GOAL OF THE EXERCISE — Please give the data below again in full, exactly as it stands.

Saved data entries
--------------------------------
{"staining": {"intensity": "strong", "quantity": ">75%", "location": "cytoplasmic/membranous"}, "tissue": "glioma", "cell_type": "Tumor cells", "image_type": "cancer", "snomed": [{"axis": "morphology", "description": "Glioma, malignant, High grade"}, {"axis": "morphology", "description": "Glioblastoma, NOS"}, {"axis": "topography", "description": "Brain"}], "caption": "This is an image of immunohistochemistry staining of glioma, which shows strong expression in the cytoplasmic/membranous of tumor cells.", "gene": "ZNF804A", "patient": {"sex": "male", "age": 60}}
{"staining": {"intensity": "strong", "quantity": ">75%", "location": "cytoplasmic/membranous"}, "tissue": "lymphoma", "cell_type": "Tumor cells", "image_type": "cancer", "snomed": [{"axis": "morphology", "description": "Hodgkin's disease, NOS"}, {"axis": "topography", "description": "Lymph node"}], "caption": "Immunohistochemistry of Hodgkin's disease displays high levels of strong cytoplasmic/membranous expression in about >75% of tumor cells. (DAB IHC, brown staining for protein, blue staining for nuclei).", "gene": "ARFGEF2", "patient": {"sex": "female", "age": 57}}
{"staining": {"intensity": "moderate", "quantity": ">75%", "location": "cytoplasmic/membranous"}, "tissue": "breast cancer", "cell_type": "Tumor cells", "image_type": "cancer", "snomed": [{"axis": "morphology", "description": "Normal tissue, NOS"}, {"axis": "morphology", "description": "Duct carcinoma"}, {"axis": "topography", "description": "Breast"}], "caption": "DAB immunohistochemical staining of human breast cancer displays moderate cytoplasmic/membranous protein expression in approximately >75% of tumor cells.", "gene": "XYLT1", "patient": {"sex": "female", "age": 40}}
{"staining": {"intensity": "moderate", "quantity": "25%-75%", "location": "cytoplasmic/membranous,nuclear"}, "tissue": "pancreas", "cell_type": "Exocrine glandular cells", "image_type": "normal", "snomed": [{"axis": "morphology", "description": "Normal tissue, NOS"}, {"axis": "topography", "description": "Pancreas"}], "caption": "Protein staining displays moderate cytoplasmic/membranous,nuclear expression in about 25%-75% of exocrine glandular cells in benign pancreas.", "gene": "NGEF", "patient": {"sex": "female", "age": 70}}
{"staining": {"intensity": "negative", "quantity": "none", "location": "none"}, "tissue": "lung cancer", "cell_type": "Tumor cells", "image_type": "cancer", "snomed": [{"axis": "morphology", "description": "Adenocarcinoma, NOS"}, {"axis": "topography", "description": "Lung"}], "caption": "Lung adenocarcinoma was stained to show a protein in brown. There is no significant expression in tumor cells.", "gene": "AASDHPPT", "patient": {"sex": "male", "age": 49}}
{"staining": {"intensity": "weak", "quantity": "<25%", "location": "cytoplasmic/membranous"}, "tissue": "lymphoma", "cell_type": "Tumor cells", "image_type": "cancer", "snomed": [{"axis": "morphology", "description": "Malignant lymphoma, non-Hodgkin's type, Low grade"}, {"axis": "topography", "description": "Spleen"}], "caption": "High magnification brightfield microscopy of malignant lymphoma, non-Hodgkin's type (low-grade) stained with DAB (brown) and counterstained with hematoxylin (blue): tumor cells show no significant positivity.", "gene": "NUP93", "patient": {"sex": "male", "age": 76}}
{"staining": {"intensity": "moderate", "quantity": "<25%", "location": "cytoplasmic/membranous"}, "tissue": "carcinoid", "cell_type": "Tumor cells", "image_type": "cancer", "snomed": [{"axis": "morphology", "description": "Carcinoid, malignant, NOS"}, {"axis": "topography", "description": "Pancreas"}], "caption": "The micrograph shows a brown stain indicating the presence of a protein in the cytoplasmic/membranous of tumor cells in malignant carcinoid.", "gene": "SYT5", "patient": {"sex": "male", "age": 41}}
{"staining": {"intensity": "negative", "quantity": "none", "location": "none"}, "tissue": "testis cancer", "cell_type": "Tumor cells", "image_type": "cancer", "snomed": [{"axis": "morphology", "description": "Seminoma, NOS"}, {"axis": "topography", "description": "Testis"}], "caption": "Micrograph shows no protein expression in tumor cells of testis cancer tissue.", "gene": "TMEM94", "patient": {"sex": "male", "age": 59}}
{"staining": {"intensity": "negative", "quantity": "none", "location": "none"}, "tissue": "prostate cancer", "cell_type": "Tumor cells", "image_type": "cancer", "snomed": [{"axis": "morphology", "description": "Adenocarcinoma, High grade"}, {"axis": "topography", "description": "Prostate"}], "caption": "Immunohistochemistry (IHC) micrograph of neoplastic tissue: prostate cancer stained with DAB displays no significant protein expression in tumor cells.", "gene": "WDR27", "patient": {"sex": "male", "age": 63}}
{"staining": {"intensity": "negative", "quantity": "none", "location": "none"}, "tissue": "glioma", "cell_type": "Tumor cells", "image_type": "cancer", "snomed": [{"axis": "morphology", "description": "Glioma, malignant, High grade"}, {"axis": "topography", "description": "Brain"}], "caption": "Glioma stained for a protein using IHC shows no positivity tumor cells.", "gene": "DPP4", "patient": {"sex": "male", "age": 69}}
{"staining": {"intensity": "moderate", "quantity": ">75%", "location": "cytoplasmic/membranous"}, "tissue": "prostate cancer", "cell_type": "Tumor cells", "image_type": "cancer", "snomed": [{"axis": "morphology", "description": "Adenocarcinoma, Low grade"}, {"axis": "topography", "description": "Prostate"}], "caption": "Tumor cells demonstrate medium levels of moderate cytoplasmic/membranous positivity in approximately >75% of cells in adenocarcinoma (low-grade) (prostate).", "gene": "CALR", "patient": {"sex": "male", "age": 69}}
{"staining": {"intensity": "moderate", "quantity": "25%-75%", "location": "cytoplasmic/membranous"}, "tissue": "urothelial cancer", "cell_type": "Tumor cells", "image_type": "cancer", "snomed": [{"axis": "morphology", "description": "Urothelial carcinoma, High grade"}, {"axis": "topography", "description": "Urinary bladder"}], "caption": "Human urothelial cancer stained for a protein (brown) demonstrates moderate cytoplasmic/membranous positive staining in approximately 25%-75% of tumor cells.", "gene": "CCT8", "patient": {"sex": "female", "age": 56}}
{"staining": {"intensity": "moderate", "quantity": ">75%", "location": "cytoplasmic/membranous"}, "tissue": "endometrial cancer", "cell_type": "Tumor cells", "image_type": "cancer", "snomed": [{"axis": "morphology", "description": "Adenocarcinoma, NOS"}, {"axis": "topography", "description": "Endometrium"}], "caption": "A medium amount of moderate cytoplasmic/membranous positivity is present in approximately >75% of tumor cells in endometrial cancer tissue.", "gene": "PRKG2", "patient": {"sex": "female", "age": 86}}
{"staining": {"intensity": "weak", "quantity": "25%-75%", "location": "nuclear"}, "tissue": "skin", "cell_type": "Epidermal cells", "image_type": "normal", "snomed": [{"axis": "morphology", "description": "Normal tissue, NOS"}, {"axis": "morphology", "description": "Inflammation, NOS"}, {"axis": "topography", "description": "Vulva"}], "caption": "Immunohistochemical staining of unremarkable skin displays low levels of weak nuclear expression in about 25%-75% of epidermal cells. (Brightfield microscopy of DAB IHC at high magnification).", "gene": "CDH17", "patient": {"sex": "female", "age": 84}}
--------------------------------
ANSWER SPACE —
{"staining": {"intensity": "strong", "quantity": ">75%", "location": "cytoplasmic/membranous"}, "tissue": "glioma", "cell_type": "Tumor cells", "image_type": "cancer", "snomed": [{"axis": "morphology", "description": "Glioma, malignant, High grade"}, {"axis": "morphology", "description": "Glioblastoma, NOS"}, {"axis": "topography", "description": "Brain"}], "caption": "This is an image of immunohistochemistry staining of glioma, which shows strong expression in the cytoplasmic/membranous of tumor cells.", "gene": "ZNF804A", "patient": {"sex": "male", "age": 60}}
{"staining": {"intensity": "strong", "quantity": ">75%", "location": "cytoplasmic/membranous"}, "tissue": "lymphoma", "cell_type": "Tumor cells", "image_type": "cancer", "snomed": [{"axis": "morphology", "description": "Hodgkin's disease, NOS"}, {"axis": "topography", "description": "Lymph node"}], "caption": "Immunohistochemistry of Hodgkin's disease displays high levels of strong cytoplasmic/membranous expression in about >75% of tumor cells. (DAB IHC, brown staining for protein, blue staining for nuclei).", "gene": "ARFGEF2", "patient": {"sex": "female", "age": 57}}
{"staining": {"intensity": "moderate", "quantity": ">75%", "location": "cytoplasmic/membranous"}, "tissue": "breast cancer", "cell_type": "Tumor cells", "image_type": "cancer", "snomed": [{"axis": "morphology", "description": "Normal tissue, NOS"}, {"axis": "morphology", "description": "Duct carcinoma"}, {"axis": "topography", "description": "Breast"}], "caption": "DAB immunohistochemical staining of human breast cancer displays moderate cytoplasmic/membranous protein expression in approximately >75% of tumor cells.", "gene": "XYLT1", "patient": {"sex": "female", "age": 40}}
{"staining": {"intensity": "moderate", "quantity": "25%-75%", "location": "cytoplasmic/membranous,nuclear"}, "tissue": "pancreas", "cell_type": "Exocrine glandular cells", "image_type": "normal", "snomed": [{"axis": "morphology", "description": "Normal tissue, NOS"}, {"axis": "topography", "description": "Pancreas"}], "caption": "Protein staining displays moderate cytoplasmic/membranous,nuclear expression in about 25%-75% of exocrine glandular cells in benign pancreas.", "gene": "NGEF", "patient": {"sex": "female", "age": 70}}
{"staining": {"intensity": "negative", "quantity": "none", "location": "none"}, "tissue": "lung cancer", "cell_type": "Tumor cells", "image_type": "cancer", "snomed": [{"axis": "morphology", "description": "Adenocarcinoma, NOS"}, {"axis": "topography", "description": "Lung"}], "caption": "Lung adenocarcinoma was stained to show a protein in brown. There is no significant expression in tumor cells.", "gene": "AASDHPPT", "patient": {"sex": "male", "age": 49}}
{"staining": {"intensity": "weak", "quantity": "<25%", "location": "cytoplasmic/membranous"}, "tissue": "lymphoma", "cell_type": "Tumor cells", "image_type": "cancer", "snomed": [{"axis": "morphology", "description": "Malignant lymphoma, non-Hodgkin's type, Low grade"}, {"axis": "topography", "description": "Spleen"}], "caption": "High magnification brightfield microscopy of malignant lymphoma, non-Hodgkin's type (low-grade) stained with DAB (brown) and counterstained with hematoxylin (blue): tumor cells show no significant positivity.", "gene": "NUP93", "patient": {"sex": "male", "age": 76}}
{"staining": {"intensity": "moderate", "quantity": "<25%", "location": "cytoplasmic/membranous"}, "tissue": "carcinoid", "cell_type": "Tumor cells", "image_type": "cancer", "snomed": [{"axis": "morphology", "description": "Carcinoid, malignant, NOS"}, {"axis": "topography", "description": "Pancreas"}], "caption": "The micrograph shows a brown stain indicating the presence of a protein in the cytoplasmic/membranous of tumor cells in malignant carcinoid.", "gene": "SYT5", "patient": {"sex": "male", "age": 41}}
{"staining": {"intensity": "negative", "quantity": "none", "location": "none"}, "tissue": "testis cancer", "cell_type": "Tumor cells", "image_type": "cancer", "snomed": [{"axis": "morphology", "description": "Seminoma, NOS"}, {"axis": "topography", "description": "Testis"}], "caption": "Micrograph shows no protein expression in tumor cells of testis cancer tissue.", "gene": "TMEM94", "patient": {"sex": "male", "age": 59}}
{"staining": {"intensity": "negative", "quantity": "none", "location": "none"}, "tissue": "prostate cancer", "cell_type": "Tumor cells", "image_type": "cancer", "snomed": [{"axis": "morphology", "description": "Adenocarcinoma, High grade"}, {"axis": "topography", "description": "Prostate"}], "caption": "Immunohistochemistry (IHC) micrograph of neoplastic tissue: prostate cancer stained with DAB displays no significant protein expression in tumor cells.", "gene": "WDR27", "patient": {"sex": "male", "age": 63}}
{"staining": {"intensity": "negative", "quantity": "none", "location": "none"}, "tissue": "glioma", "cell_type": "Tumor cells", "image_type": "cancer", "snomed": [{"axis": "morphology", "description": "Glioma, malignant, High grade"}, {"axis": "topography", "description": "Brain"}], "caption": "Glioma stained for a protein using IHC shows no positivity tumor cells.", "gene": "DPP4", "patient": {"sex": "male", "age": 69}}
{"staining": {"intensity": "moderate", "quantity": ">75%", "location": "cytoplasmic/membranous"}, "tissue": "prostate cancer", "cell_type": "Tumor cells", "image_type": "cancer", "snomed": [{"axis": "morphology", "description": "Adenocarcinoma, Low grade"}, {"axis": "topography", "description": "Prostate"}], "caption": "Tumor cells demonstrate medium levels of moderate cytoplasmic/membranous positivity in approximately >75% of cells in adenocarcinoma (low-grade) (prostate).", "gene": "CALR", "patient": {"sex": "male", "age": 69}}
{"staining": {"intensity": "moderate", "quantity": "25%-75%", "location": "cytoplasmic/membranous"}, "tissue": "urothelial cancer", "cell_type": "Tumor cells", "image_type": "cancer", "snomed": [{"axis": "morphology", "description": "Urothelial carcinoma, High grade"}, {"axis": "topography", "description": "Urinary bladder"}], "caption": "Human urothelial cancer stained for a protein (brown) demonstrates moderate cytoplasmic/membranous positive staining in approximately 25%-75% of tumor cells.", "gene": "CCT8", "patient": {"sex": "female", "age": 56}}
{"staining": {"intensity": "moderate", "quantity": ">75%", "location": "cytoplasmic/membranous"}, "tissue": "endometrial cancer", "cell_type": "Tumor cells", "image_type": "cancer", "snomed": [{"axis": "morphology", "description": "Adenocarcinoma, NOS"}, {"axis": "topography", "description": "Endometrium"}], "caption": "A medium amount of moderate cytoplasmic/membranous positivity is present in approximately >75% of tumor cells in endometrial cancer tissue.", "gene": "PRKG2", "patient": {"sex": "female", "age": 86}}
{"staining": {"intensity": "weak", "quantity": "25%-75%", "location": "nuclear"}, "tissue": "skin", "cell_type": "Epidermal cells", "image_type": "normal", "snomed": [{"axis": "morphology", "description": "Normal tissue, NOS"}, {"axis": "morphology", "description": "Inflammation, NOS"}, {"axis": "topography", "description": "Vulva"}], "caption": "Immunohistochemical staining of unremarkable skin displays low levels of weak nuclear expression in about 25%-75% of epidermal cells. (Brightfield microscopy of DAB IHC at high magnification).", "gene": "CDH17", "patient": {"sex": "female", "age": 84}}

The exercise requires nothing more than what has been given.